Acceptable anorectal continence after rectal resection and hand-sewn anastomosis is widely described in the literature [5,8,24,25,26,27,28,29]. In most of these studies the majority of patient continence was described as low grade (Grade I or II according to Kirwan). The overall disillusioning results in this study in comparison to other studies have to be analyzed critically, as a uniform classification was not used in every study, and some patients in this study had reduced sphincter function caused by treatments prior to CAA. Generally, a hand-sewn suture facilitates nerve growth through the anastomosis, which is more likely to be impaired by stapled anastomosis, and can lead to better discrimination and a better recovery of the anal inhibitory reflex [30]. One characteristic of the technique applied in this study is the essential use of a retractor which can reduce the postoperative resting pressure [31]. In addition to the use of the retractor, intraoperative complications such as the failure of a stapled anastomosis, additional resection after incomplete tumor removal, or precedent deep anterior resection may further harm sphincter function [32,33]. Presurgical radiotherapy of the rectum or its neighboring organs further influences anorectal continence [12]. Patients with poor presurgical, manometrically determined resting pressure sometimes have better postoperative measurements than patients with initially good values. This makes it difficult to exclude patients with weak presurgical sphincter function from access to sphincter saving procedures [34]. The example of one patient described in this study who decided in favor of a permanent colostomy after weak postoperative anorectal continence points out that a well working colostomy, especially in combination with irrigation, can be more agreeable than poor anorectal function.

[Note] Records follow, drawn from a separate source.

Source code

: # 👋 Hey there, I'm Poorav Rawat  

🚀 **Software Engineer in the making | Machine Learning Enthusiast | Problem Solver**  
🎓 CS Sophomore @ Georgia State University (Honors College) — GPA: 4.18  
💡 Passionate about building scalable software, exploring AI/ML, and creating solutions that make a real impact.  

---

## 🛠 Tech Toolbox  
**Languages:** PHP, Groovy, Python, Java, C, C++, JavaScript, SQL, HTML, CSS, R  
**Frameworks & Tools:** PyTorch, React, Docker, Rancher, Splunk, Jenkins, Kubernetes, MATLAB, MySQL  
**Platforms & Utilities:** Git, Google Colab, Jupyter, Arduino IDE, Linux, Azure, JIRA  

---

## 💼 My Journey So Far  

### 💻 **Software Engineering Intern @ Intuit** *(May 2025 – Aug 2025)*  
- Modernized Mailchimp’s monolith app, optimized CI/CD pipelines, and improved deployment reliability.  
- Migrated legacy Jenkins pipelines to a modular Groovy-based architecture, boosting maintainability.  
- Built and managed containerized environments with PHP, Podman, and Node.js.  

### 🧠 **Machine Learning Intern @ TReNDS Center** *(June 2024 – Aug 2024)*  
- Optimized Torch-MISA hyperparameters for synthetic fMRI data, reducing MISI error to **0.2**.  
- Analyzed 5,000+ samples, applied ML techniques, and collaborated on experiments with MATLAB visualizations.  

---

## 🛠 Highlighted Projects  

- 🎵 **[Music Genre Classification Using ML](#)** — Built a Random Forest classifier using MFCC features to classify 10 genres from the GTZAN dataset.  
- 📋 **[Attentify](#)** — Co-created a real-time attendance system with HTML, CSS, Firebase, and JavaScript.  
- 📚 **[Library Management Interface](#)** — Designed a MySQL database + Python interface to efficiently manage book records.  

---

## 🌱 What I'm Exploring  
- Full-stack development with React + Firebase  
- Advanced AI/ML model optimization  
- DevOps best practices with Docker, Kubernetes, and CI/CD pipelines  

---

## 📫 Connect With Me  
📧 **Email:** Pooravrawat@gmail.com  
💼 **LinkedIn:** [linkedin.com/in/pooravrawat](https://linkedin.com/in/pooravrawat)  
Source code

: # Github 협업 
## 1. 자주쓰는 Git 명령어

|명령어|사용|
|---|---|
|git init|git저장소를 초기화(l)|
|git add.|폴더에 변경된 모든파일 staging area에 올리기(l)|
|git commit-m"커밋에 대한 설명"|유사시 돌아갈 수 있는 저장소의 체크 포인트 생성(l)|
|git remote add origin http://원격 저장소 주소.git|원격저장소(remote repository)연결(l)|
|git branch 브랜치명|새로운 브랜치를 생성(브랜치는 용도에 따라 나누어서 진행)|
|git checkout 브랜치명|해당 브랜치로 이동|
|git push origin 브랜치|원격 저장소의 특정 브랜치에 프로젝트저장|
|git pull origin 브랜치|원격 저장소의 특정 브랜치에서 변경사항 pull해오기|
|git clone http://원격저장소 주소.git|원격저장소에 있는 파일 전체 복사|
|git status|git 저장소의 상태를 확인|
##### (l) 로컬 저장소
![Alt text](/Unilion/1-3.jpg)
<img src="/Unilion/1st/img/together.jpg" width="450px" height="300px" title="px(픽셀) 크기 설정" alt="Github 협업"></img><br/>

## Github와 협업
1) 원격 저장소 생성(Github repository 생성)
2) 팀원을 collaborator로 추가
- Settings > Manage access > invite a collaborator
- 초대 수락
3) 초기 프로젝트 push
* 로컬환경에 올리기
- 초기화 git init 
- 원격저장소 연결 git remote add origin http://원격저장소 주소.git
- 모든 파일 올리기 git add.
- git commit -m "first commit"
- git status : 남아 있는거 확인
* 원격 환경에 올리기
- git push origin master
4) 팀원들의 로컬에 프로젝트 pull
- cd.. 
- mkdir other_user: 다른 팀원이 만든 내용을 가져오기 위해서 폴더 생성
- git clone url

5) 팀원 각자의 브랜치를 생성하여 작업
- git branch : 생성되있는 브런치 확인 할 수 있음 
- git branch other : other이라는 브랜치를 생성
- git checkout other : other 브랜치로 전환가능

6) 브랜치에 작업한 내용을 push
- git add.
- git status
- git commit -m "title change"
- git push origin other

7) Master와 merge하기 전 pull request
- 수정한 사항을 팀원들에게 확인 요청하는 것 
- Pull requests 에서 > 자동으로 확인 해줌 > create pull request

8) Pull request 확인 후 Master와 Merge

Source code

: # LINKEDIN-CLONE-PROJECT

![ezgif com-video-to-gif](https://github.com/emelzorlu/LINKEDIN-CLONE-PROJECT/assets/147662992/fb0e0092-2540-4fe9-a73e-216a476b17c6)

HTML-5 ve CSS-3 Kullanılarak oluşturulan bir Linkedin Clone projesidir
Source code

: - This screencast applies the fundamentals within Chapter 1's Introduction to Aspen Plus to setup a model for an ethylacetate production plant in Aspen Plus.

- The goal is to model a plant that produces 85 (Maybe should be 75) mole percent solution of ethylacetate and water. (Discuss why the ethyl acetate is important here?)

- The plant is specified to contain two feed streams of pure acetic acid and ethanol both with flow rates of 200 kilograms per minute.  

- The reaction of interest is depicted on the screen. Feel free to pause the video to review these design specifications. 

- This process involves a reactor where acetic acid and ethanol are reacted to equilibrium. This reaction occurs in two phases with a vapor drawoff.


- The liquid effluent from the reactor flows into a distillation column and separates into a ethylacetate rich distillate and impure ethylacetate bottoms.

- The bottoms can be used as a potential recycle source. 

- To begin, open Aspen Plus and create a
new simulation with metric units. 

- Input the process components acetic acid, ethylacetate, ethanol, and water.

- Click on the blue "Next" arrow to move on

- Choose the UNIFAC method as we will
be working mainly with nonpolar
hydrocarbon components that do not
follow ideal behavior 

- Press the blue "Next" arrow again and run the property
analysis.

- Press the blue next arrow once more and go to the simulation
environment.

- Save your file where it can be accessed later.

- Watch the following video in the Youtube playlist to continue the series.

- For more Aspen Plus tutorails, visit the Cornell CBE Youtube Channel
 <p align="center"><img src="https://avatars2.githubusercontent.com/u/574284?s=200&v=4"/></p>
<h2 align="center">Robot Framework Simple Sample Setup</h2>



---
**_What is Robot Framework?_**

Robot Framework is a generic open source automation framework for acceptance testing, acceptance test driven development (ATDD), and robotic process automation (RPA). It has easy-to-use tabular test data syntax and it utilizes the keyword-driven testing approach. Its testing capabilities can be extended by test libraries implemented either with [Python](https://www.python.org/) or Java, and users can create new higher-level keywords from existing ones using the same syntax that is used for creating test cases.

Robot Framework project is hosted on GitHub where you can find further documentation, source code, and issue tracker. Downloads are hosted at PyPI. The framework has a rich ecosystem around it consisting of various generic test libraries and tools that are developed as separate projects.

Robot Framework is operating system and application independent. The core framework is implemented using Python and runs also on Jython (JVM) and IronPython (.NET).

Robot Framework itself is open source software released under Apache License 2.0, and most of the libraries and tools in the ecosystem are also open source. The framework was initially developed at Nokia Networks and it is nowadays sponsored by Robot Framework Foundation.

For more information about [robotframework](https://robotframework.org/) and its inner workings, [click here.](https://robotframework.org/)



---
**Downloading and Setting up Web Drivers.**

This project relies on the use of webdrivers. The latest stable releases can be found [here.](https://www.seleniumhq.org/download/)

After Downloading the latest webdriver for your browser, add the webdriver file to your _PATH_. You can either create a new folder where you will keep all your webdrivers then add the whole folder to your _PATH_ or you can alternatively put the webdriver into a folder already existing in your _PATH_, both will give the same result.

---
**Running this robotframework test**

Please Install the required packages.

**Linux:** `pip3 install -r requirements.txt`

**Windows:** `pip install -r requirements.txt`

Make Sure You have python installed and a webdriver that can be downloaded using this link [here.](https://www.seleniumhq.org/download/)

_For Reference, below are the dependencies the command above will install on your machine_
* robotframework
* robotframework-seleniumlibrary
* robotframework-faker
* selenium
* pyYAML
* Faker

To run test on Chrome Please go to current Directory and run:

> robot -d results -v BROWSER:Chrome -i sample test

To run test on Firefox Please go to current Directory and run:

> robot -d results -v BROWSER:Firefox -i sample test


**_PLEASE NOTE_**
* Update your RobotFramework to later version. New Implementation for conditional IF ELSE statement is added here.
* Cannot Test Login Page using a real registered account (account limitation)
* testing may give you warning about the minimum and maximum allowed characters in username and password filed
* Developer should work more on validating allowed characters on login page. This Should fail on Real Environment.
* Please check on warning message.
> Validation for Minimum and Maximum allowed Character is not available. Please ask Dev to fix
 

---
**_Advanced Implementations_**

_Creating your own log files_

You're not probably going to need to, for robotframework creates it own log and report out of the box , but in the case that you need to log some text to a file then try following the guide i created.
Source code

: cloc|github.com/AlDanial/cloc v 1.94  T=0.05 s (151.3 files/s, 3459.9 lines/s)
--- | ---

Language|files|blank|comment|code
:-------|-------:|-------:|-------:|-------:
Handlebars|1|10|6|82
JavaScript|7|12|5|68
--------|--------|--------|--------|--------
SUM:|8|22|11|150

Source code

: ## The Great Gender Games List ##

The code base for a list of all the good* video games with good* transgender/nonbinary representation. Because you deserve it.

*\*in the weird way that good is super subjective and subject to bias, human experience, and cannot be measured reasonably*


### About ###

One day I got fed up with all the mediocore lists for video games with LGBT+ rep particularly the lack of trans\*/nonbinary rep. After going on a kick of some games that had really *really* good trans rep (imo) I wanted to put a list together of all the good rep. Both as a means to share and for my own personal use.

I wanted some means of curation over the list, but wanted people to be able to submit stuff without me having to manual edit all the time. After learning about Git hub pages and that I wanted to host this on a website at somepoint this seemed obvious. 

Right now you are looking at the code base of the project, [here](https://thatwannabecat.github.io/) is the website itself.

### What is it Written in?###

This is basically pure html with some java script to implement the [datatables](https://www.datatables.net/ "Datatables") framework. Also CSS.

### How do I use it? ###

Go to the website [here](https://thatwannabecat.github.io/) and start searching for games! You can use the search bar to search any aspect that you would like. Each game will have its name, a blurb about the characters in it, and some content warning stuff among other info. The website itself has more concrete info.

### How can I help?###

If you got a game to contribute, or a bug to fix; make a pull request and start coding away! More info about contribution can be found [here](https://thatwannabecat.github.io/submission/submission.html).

Pouch reconstruction seems to be an effective means of reducing stool frequency, as demonstrated by several studies. The construction of a coloplasty pouch that requires only a slightly longer colon seems more appropriate for the CAA and could reduce postoperative urge and stool frequency [25,35]. If the length of the colon is not sufficient for anastomosis to the anal canal, continuity can be reached by performing an ileocecal interposition, as was performed for two patients in the present study [36].
Conclusions
The present study reports the outcome of the treatment of very deep malignant and benign diseases by sphincter-sparing surgery, and thereby aims to improve patient quality of life by avoiding permanent colostomy [37]. The overall disillusioning functional outcome of the patients in this study is balanced by the patients' opinion that the closure of the diverting stoma improved their quality of life. The caveat of this approach is that the patient context with regards to surgical or radiation treatment must be taken into consideration when considering CAA. However, given the low mortality and satisfying oncological results, the indication to the described salvage procedure seems justified in the hands of an experienced surgeon in patients with benign disease, despite the high rate of postoperative complications and the predictable continence problems.